*What this task involves*: Return all the data below as it stands, minus the pictures.

*The data*:
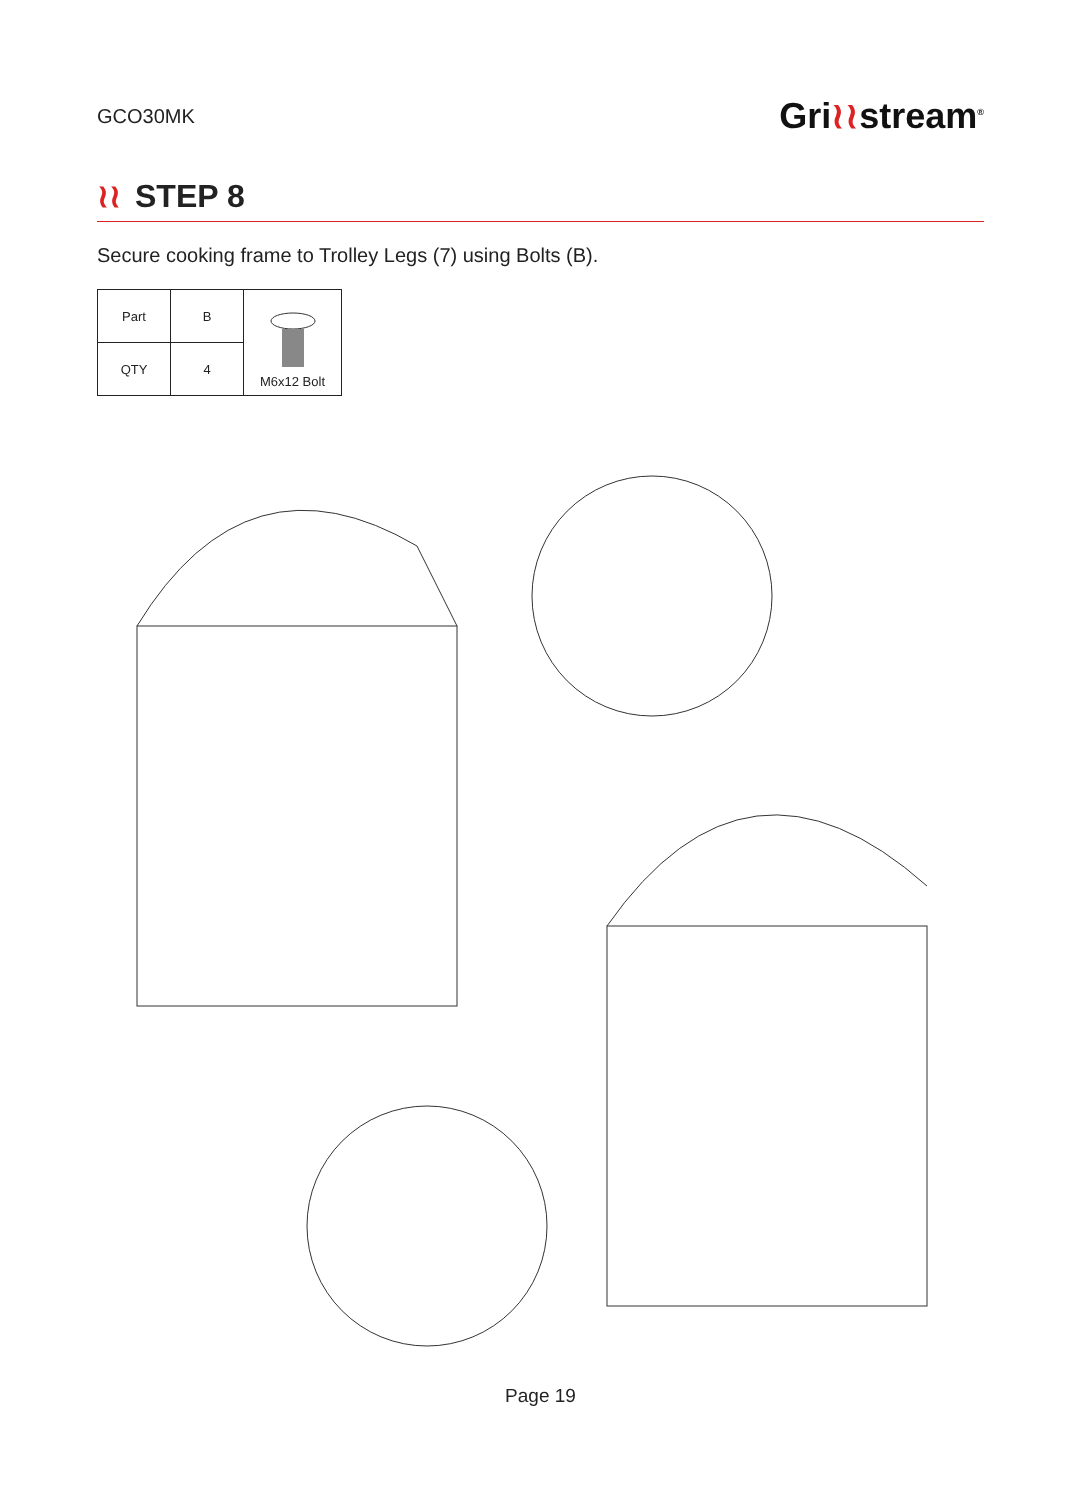GCO30MK
Gri≀≀stream<sup>®</sup>
≀≀ STEP 8
Secure cooking frame to Trolley Legs (7) using Bolts (B).
| Part | B | M6x12 Bolt |
| QTY | 4 | |
Page 19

*Response area*:
GCO30MK
Gri≀≀stream<sup>®</sup>
≀≀ STEP 8
Secure cooking frame to Trolley Legs (7) using Bolts (B).
| Part | B | M6x12 Bolt |
| QTY | 4 | |
Page 19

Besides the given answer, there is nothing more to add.